ArcelorMittal retire son plan industriel pour Liège

A la suite de l’échec des négociations avec les syndicats, la direction a annoncé ce lundi aux travailleurs qu’elle suspend son investissement de 138 millions d’euros, qui devait avant tout servir à maintenir en vie la phase à froid à l’entreprise métallurgique. Quelque 2.000 emplois sont menacés. Les syndicats sont furieux.

"Malgré tous les efforts développés jusqu'à ce dimanche soir, un accord unanime n'a pas été trouvé sur la finalisation de la procédure Renault pour fin octobre", écrit la direction d’ArcelorMittal à Liège dans un communiqué diffusé en interne, qu’a pu consulter l’agence de presse Belga. Aucun accord n’a donc pu être trouvé sur le plan de fermeture de deux hauts-fourneaux de la phase à chaud. "En conséquence et comme annoncé, le plan industriel mis sur la table par ArcelorMittal, soutenu par un plan d'investissements de 138 millions d'euros, a été retiré par le groupe ce lundi matin. La prise de commande pour les produits du fer-blanc a également été arrêtée."

La direction ajoute regretter la décision, et affirme vouloir mettre « toute son énergie pour tenter d’arriver à un accord permettant de consolider les outils restants dans la sidérurgie liégeoise, représentant plus de 2.000 emplois ».

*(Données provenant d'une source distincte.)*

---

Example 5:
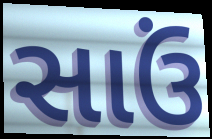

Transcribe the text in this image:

સાઉં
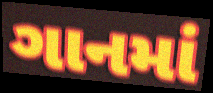
ગાનમાં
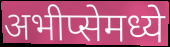
अभीप्सेमध्ये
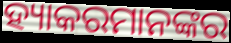
ହ୍ୟାକରମାନଙ୍କର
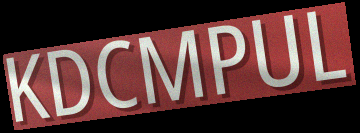
KDCMPUL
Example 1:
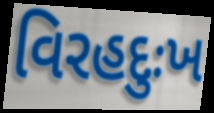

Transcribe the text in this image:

વિરહદુઃખ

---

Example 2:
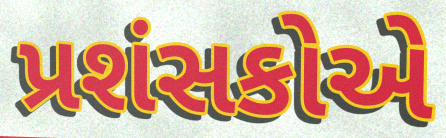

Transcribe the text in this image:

પ્રશંસકોએ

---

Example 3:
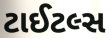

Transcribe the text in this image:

ટાઈટલ્સ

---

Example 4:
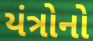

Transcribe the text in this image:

યંત્રોનો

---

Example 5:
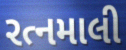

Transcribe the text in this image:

રત્નમાલી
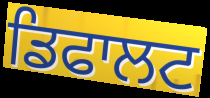
ਡਿਫਾਲਟ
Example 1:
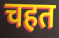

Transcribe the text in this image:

चहत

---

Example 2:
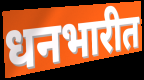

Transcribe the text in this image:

धनभारीत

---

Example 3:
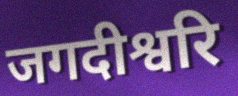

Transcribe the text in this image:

जगदीश्वरि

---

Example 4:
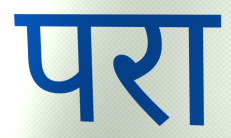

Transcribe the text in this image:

परा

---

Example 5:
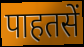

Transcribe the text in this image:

पाहतसें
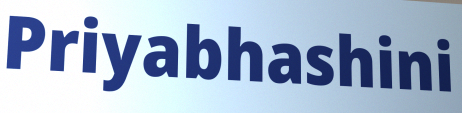
Priyabhashini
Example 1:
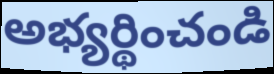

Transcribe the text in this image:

అభ్యర్థించండి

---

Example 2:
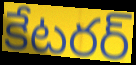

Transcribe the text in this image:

కేటరర్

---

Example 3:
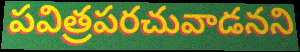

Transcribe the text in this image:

పవిత్రపరచువాడనని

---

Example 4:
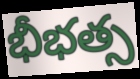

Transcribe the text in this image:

భీభత్స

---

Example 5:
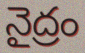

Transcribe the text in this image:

నైద్రం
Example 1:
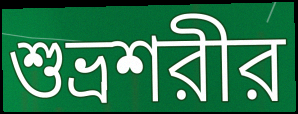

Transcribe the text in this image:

শুভ্রশরীর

ArcelorMIttal avait espéré pouvoir conclure fin octobre les négociations sur la phase à chaud. Mais ces négociations ont été interrompues le week-end dernier. La fermeture de deux hauts-fourneaux devait engendrer la perte de près de 800 emplois dans le bassin sidérurgique liégeois.

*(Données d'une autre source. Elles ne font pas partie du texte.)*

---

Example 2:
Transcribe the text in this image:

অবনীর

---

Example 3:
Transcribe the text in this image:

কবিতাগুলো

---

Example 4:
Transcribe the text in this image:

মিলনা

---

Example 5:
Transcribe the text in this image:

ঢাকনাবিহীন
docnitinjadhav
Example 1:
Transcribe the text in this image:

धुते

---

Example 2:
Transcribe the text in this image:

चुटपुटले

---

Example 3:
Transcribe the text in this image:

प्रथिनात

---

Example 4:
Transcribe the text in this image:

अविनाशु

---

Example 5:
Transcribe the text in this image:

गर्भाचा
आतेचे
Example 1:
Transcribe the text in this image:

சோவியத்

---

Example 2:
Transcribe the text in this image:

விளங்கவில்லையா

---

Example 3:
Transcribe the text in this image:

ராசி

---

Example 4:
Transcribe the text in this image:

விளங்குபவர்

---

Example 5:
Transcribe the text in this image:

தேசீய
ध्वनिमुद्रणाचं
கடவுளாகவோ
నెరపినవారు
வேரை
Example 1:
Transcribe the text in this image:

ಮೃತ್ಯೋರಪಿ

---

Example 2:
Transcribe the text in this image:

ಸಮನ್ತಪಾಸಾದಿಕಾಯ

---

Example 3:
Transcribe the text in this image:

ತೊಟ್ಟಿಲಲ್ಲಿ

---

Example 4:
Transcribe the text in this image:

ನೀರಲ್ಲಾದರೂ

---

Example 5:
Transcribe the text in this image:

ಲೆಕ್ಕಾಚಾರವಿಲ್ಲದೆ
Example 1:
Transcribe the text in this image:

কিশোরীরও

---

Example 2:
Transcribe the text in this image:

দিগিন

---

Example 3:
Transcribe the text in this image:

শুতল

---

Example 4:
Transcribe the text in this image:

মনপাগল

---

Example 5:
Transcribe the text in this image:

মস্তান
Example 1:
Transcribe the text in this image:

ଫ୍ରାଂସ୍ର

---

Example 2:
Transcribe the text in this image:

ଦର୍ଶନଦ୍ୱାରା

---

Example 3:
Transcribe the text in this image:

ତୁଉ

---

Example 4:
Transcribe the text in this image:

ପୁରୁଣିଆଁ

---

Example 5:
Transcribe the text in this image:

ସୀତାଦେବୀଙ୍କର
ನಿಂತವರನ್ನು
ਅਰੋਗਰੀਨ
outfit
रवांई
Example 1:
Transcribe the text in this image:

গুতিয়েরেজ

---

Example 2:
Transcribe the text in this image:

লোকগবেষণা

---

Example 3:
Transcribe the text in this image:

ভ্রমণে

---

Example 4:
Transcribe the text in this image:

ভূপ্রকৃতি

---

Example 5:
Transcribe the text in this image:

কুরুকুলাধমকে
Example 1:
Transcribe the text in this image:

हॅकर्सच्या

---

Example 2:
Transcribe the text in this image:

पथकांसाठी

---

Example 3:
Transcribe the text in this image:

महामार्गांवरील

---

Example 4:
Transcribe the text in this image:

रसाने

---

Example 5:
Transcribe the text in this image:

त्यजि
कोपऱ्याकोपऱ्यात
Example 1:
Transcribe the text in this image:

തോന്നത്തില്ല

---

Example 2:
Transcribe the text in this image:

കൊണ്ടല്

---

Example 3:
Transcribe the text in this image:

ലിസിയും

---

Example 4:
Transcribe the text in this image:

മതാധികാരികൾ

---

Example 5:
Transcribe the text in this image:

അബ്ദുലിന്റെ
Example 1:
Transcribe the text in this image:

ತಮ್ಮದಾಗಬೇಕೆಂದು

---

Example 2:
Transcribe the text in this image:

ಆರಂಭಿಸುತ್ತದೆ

"Scandaleux et inacceptable"

Les syndicats ont organisé des réunions générales pour expliquer la situation aux ouvriers. « Ces menaces sont scandaleuses et inacceptables », s’indigne David Camerini du syndicat chrétien d’ArcelorMittal. « Nous discutons depuis jeudi de façon informelle avec la direction ».

La direction a demandé aux syndicats d’approuver un document que leur impose la direction à Luxembourg, afin de pouvoir entamer les négociations. Le syndicat chrétien estime que c’est « demander de trouver un accord avec d’avoir négocié. C’est du jamais-vu, certainement avec un enjeu aussi énorme ».

Le syndicat socialiste estime pour sa part qu’il s’agit « d’une décision unilatérale et extrêmement brutale d’une direction arrogante, incompétente et totalement à la botte de Mittal ». Pour la FGTB, cette rupture unilatérale est le début de la mise en œuvre d’un plan caché au sein du groupe, à savoir la fermeture, à terme, de toutes les lignes du bassin, chaud et froid confondus.

En réponse à l’annonce du retrait de l’investissement de 138 millions d’euros, le ministre wallon de l'Economie, Jean-Claude Marcourt, a demandé à la direction d’ArcelorMittal de faire connaître sa stratégie à long terme.